_EXTRACTED TEXT_
————————
To every kind of danger we should pay the most vigilant and unceasing
attention, remove the cause where it may be practicable, and be prepared
to meet it when inevitable.

Against foreign danger the policy of the Government seems to be already
settled. The events of the late war admonished us to make our maritime
frontier impregnable by a well-digested chain of fortifications, and
to give efficient protection to our commerce by augmenting our Navy
to a certain extent, which has been steadily pursued, and which it is
incumbent upon us to complete as soon as circumstances will permit.
In the event of war it is on the maritime frontier that we shall be
assailed. It is in that quarter, therefore, that we should be prepared
to meet the attack. It is there that our whole force will be called
into action to prevent the destruction of our towns and the desolation
and pillage of the interior. To give full effect to this policy great
improvements will be indispensable. Access to those works by every
practicable communication should be made easy and in every direction.
————————
_Stored data_

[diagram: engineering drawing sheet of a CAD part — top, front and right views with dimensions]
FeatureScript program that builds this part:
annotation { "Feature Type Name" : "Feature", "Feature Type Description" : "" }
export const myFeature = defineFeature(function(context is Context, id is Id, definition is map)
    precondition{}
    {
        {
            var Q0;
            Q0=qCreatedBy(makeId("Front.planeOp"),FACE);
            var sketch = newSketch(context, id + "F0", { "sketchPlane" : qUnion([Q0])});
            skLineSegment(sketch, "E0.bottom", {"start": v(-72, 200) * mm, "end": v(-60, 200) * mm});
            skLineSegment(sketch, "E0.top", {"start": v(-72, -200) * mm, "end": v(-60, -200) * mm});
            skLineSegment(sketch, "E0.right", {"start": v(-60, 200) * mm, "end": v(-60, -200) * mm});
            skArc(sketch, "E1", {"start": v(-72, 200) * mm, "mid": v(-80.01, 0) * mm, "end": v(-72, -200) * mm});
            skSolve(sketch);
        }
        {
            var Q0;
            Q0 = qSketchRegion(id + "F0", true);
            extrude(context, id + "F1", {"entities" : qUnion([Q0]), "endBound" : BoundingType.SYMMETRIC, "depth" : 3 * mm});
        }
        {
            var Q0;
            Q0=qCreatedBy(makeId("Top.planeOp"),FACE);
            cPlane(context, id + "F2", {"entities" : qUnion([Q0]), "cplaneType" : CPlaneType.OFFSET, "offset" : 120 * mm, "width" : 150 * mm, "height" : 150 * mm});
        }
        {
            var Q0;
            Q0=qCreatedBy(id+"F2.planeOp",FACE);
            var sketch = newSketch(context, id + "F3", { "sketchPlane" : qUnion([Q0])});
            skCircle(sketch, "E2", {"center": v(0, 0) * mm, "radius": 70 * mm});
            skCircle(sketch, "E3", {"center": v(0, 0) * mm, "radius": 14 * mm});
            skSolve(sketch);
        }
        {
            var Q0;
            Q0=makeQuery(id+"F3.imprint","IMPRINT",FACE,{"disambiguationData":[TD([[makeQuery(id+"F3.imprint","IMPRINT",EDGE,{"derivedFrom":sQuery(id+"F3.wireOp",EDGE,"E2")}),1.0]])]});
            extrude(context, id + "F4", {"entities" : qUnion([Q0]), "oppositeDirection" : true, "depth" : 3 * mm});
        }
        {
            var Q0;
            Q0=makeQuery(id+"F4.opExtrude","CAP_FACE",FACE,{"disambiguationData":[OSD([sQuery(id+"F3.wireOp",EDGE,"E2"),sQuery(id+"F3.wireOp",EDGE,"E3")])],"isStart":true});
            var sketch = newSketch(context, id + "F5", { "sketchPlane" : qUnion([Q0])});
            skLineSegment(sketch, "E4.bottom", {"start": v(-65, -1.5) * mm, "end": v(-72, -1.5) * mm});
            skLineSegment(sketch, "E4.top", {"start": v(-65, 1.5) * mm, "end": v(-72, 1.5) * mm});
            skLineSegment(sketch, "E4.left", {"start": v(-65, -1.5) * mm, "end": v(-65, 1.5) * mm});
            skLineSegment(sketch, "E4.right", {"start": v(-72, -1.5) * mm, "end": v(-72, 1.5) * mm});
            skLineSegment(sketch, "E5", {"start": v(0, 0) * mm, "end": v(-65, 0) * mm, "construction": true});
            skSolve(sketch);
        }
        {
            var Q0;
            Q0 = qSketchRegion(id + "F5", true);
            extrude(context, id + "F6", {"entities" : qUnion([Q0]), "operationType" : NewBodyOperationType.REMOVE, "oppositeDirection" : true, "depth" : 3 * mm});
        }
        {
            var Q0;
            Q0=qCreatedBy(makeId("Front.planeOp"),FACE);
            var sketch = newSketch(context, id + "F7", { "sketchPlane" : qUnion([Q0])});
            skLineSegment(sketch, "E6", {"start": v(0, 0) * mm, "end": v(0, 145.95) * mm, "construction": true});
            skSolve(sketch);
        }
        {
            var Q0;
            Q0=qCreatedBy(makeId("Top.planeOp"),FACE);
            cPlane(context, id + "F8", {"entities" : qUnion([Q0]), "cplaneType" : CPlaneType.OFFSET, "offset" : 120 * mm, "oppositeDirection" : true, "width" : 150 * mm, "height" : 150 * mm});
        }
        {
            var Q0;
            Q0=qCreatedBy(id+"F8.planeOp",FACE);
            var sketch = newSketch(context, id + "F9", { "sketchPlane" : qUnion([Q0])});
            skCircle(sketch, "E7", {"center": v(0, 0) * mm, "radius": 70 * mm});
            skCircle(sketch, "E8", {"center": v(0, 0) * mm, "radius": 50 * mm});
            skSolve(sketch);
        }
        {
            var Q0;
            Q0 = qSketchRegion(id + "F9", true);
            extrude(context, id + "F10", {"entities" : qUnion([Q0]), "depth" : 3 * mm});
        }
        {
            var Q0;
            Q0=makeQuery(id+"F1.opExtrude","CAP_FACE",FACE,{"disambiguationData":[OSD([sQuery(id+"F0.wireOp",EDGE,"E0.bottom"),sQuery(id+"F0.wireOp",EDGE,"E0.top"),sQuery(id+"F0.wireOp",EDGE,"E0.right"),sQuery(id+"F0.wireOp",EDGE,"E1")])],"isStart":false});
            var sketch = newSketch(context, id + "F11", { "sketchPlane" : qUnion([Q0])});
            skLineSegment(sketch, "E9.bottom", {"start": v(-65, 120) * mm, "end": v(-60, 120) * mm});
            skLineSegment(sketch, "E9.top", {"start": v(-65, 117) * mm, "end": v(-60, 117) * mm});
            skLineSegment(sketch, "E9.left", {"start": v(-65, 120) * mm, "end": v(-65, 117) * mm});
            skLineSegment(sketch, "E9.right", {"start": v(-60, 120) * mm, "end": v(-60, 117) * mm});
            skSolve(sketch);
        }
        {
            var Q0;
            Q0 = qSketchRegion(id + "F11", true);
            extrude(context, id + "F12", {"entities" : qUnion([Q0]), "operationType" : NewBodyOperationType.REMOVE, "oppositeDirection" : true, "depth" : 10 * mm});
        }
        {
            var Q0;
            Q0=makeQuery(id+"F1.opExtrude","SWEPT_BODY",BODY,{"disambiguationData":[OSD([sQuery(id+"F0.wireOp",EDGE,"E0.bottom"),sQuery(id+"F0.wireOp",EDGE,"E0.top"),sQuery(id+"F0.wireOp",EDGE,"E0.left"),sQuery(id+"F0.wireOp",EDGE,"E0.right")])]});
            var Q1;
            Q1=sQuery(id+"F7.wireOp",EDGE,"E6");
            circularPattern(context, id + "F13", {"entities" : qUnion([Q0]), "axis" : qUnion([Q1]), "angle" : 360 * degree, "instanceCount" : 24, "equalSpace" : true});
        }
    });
————————
_PROBLEMS TO WORK ON_
• A. Could you reproduce the passage on defending the maritime frontier in full, word for word?
• B. Which lines of the records contain the string "isStart"? Report each such line in full, matching case exactly.
The passage and the records have no connection to each other.

_ANSWERS TO EACH TASK_
• A.
To every kind of danger we should pay the most vigilant and unceasing
attention, remove the cause where it may be practicable, and be prepared
to meet it when inevitable.

Against foreign danger the policy of the Government seems to be already
settled. The events of the late war admonished us to make our maritime
frontier impregnable by a well-digested chain of fortifications, and
to give efficient protection to our commerce by augmenting our Navy
to a certain extent, which has been steadily pursued, and which it is
incumbent upon us to complete as soon as circumstances will permit.
In the event of war it is on the maritime frontier that we shall be
assailed. It is in that quarter, therefore, that we should be prepared
to meet the attack. It is there that our whole force will be called
into action to prevent the destruction of our towns and the desolation
and pillage of the interior. To give full effect to this policy great
improvements will be indispensable. Access to those works by every
practicable communication should be made easy and in every direction.

• B.
            Q0=makeQuery(id+"F4.opExtrude","CAP_FACE",FACE,{"disambiguationData":[OSD([sQuery(id+"F3.wireOp",EDGE,"E2"),sQuery(id+"F3.wireOp",EDGE,"E3")])],"isStart":true});
            Q0=makeQuery(id+"F1.opExtrude","CAP_FACE",FACE,{"disambiguationData":[OSD([sQuery(id+"F0.wireOp",EDGE,"E0.bottom"),sQuery(id+"F0.wireOp",EDGE,"E0.top"),sQuery(id+"F0.wireOp",EDGE,"E0.right"),sQuery(id+"F0.wireOp",EDGE,"E1")])],"isStart":false});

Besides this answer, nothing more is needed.